## Given text

--------------------


  5. Miramonte Case v. LAUSD (2014) – Mr. Carrillo represented multiple child sexual abuse victims in the case entitled A.M. v. Los Angeles Unified School District, (Miramonte) wherein he represented 25 former students of Mark Berndt and 15 of their parents. Mark Berndt was arrested on January 30, 2012 and was charged with 23 counts of felony violation of Penal Code § 288(a), lewd and lascivious conduct with a child under the age of 14. In November, 2013, Mark Berndt pled no contest and is currently serving a 25-year term in state prison. For more than 20-years Berndt used his influence and position as a teacher to take many students from the After School Program to his classroom where he would take photographs of the children eating cookies with a white milky substance that Sheriff’s investigators believed was semen. Mark Berndt also forced children to eat a spoon containing a liquid substance that resembled semen; and he would take photographs of the children with the spoons in their mouths. Mark Berndt would also take photographs of the children who were blind-folded and had roaches covering their faces. This was all done for his sexual gratification. After protracted litigation and after jury selection had commenced, the LAUSD agreed to settle the entire case for $139,000,000.00.

  6. Other recent settlements and verdicts against school districts that have included:

    1. Does v. LAUSD (George de la Torre Elementary – 2016) – $9.9 million settlement for the sexual abuse of three elementary school students by their teacher.

    2. Doe v. Centinela Valley Union High School District (2016) – $1.5 million settlement on behalf of a special needs student who was molested by her teacher’s assistant.

    3. Doe v. El Monte Union High School District (2019) – $5 million verdict on behalf of a Plaintiff for her sexual abuse by her teacher at Arroyo High School.

    4. Doe v. LAUSD (Cahuenga Elementary- 2019) – $ 11 million settlement paid by the LAUSD for the molestation of 9 minor girls by an afterschool program coach at Cahuenga Elementary School.

    5. Doe v. LAUSD (El Sereno Elementary – 2019) – $4 million settlement paid by the LAUSD for the molestation of 10 minor girls who were molested by a teacher at El Sereno Elementary School.

  7. D.Z. v. LAUSD (2019) – In D.Z. v. Los Angeles Unified School District (2019) 35 Cal.App.5th 210, the plaintiff’s high school teacher, James Shelburne, sexually abused our client. At trial, our office was severely limited in terms of the evidence that we could present as the trial judge excluded all escalating misconduct and non-touching evidence (grooming evidence). Additionally, the trial court limited vicarious liability to only the principal at the time of the sexual abuse and disregarded prior administrator’s negligence. The Court of Appeal reversed and held that the judge committed reversible error in excluding substantial notice evidence that showed an escalation of conduct. The Court of Appeal also held that the trial court committed reversible error by limiting the verdict form to only include the administrator that was there when the abuse finally came to light.

  8. K.J. v. LAUSD (2019) In K.J. v. L.A. Unified Sch. Dist., S241057 (Cal. Jan. 30, 2020) the California Supreme Court ruled on Mr. Carrillo’s behalf against the Los Angeles Unified School District. In that case, the LAUSD accused Mr. Carrillo of interfering with an Independent Medical Exam of a 10 year old girl who had been sexually attacked in a school bathroom by an adult male. The LAUSD sought a jail sanction and monetary sanctions against attorney Luis Carrillo. The Court of Appeal overturned the jail sanction and the only issue remaining was the monetary sanctions. The Supreme Court overturned the Court of Appeal who had determined thattorney Luis Carrillo didn’t have standing to seek an appeal when the trial court had ordered him to pay sanctions. The sanctions arose from his efforts to save a child from the re-traumatization of having to describe again, to a male doctor hired by the District, the specific details of her sexual abuse. The child had already been questioned by the attorney for the District in a deposition and she had painfully described the sexual abuse in detail to counsel for the LAUSD.

--------------------

## Information supplied
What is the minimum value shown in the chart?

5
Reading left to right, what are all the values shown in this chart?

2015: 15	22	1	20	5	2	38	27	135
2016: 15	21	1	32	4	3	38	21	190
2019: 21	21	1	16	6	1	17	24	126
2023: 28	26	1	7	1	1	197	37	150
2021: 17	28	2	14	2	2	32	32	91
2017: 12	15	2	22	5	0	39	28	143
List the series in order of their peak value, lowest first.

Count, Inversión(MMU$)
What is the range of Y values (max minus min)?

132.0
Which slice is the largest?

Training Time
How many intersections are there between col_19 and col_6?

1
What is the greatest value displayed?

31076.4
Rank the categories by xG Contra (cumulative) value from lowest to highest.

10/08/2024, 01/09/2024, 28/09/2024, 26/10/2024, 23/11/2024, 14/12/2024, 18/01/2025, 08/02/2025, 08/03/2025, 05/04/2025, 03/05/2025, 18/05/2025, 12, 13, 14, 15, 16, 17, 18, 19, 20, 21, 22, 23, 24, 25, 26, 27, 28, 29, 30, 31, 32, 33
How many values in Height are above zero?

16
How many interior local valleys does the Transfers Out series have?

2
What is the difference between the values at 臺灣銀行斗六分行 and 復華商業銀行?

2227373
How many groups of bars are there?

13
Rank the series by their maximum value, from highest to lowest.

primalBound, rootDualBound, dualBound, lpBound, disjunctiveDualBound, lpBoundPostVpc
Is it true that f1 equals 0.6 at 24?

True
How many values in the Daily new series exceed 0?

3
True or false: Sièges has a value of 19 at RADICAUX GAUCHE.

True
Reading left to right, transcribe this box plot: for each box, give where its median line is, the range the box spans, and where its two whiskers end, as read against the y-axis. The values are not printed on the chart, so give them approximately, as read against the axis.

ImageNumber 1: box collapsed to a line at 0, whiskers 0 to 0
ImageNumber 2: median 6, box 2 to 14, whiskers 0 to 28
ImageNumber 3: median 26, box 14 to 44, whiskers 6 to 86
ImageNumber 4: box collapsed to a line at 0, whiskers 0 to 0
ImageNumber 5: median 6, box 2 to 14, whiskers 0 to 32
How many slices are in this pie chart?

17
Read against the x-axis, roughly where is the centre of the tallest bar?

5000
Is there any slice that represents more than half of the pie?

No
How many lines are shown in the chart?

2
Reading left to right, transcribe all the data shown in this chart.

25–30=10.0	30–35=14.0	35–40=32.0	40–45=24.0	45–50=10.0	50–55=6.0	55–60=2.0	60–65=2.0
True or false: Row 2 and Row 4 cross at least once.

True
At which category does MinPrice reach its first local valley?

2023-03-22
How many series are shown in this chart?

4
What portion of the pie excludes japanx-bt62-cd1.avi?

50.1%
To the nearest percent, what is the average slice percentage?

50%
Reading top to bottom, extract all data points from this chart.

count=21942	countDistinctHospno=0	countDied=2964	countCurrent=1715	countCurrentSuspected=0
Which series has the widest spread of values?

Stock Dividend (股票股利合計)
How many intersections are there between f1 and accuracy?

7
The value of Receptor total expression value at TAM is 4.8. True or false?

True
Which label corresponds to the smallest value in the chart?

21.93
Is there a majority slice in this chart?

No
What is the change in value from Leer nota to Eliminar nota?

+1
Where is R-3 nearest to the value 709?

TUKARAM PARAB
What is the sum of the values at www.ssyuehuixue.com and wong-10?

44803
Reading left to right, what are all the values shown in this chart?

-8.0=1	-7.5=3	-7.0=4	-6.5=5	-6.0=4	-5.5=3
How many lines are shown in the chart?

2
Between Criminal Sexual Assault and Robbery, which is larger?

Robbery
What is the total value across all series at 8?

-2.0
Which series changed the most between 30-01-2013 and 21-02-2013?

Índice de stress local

--------------------

## Apply what you read
a - Retype the passage in the case summaries from "3. Doe v. El" to "Sereno Elementary School.", preserving its wording.
b - According to the case summaries, for what amount did the LAUSD agree to settle the entire Miramonte case?

## Answer list
a -
3. Doe v. El Monte Union High School District (2019) – $5 million verdict on behalf of a Plaintiff for her sexual abuse by her teacher at Arroyo High School.

    4. Doe v. LAUSD (Cahuenga Elementary- 2019) – $ 11 million settlement paid by the LAUSD for the molestation of 9 minor girls by an afterschool program coach at Cahuenga Elementary School.

    5. Doe v. LAUSD (El Sereno Elementary – 2019) – $4 million settlement paid by the LAUSD for the molestation of 10 minor girls who were molested by a teacher at El Sereno Elementary School.

b - $139,000,000.00